    "Moralisierende Götter sind solche, die sich in die menschlichen Angelegenheiten einmischen. Sie bestrafen uns, wenn wir uns schlecht benehmen. Das sind große Götter. Und wir Forscher fragten uns, wie Umweltfaktoren das Vorherrschen eines Glaubens an diese mächtigen Götter beeinflussen könnten."
    Die Frage, welchen Anteil Ökologie und Kultur an der Entstehung unterschiedlicher Formen von Religion haben, wird in Fachkreisen schon länger diskutiert. Bisher fehlten dafür aber belastbare Daten. Russel Gray und Kollegen lieferten kürzlich im Fachmagazin "Proceedings of the National Academy of Sciences" erstmals umfangreiche statistische Analysen der Zusammenhänge. Für ihre Studie entnahmen sie aus einem globalen ethnografischen Atlas die räumliche Verteilung von nicht weniger als 583 traditionellen Gesellschaften, samt Angaben zu den Formen ihrer Religiosität. Diese ortsbezogenen Angaben kombinierten sie mit ökologischen Kriterien wie der lokalen Verfügbarkeit von Ressourcen und lokalen klimatischen Bedingungen. Zudem analysierten sie, welche sozialen Organisationsformen die Gesellschaften besitzen, zum Beispiel ob sie Landwirtschaft betreiben und Privatbesitz erlauben. Im Zusammenspiel all dieser Variablen zeigte sich, dass die Umwelt durchaus eine wichtige Rolle bei der Ausprägung von Religionen spielt. Carlos Botero, Biologe an der Staatlichen Universität von North Carolina und Hauptautor der Studie:
    "Wir haben herausgefunden, dass Gesellschaften, die an Orten mit eher harschen Umweltbedingungen leben, im Durchschnitt eher dahin tendieren, an moralisierende, mächtige Gottheiten zu glauben. Die Genauigkeit unseres Modells lag bei 91 Prozent. Das heißt: In 91 von 100 Fällen konnten wir anhand der kulturellen und ökologischen Faktoren den Religionstyp der Gesellschaften korrekt vorhersagen."
§ §
▶ **Aufgabenstellung**
Beantworten Sie anhand des Textes über Umwelt und Götterglauben die folgenden Fragen:
(a) Aus wie vielen traditionellen Gesellschaften entnahmen die Forscher die räumliche Verteilung?
(b) In welchem Fachmagazin wurden die statistischen Analysen veröffentlicht?
(c) Wie hoch lag die Genauigkeit des Modells?

Dateneinträge:
§ §
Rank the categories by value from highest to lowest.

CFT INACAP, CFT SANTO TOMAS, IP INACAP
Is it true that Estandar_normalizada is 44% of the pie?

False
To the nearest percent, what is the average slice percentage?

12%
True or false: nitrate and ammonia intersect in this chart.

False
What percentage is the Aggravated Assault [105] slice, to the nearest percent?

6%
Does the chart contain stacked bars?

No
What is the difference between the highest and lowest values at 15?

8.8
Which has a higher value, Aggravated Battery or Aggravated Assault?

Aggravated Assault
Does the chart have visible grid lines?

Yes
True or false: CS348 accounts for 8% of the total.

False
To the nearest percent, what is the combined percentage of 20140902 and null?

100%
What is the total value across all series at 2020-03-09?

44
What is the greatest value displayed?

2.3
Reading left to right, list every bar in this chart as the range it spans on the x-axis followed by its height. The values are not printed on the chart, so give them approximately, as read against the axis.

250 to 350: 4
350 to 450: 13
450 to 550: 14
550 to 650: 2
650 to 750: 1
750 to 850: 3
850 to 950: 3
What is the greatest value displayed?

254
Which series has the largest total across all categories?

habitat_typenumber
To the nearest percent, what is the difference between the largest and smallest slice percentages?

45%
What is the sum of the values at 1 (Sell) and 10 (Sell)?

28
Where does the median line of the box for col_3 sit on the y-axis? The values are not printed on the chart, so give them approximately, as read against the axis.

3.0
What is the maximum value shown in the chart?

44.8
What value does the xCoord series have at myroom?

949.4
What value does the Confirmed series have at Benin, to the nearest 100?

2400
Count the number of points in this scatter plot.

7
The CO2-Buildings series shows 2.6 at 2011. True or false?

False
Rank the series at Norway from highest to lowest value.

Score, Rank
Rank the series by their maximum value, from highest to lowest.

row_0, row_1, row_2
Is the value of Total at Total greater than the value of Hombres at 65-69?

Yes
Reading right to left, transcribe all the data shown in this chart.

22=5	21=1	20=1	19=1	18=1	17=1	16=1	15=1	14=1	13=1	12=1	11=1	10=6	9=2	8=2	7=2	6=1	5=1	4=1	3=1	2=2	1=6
§ §
▶ **Lösung**
(a) Aus 583 traditionellen Gesellschaften.
(b) Im Fachmagazin "Proceedings of the National Academy of Sciences".
(c) Bei 91 Prozent.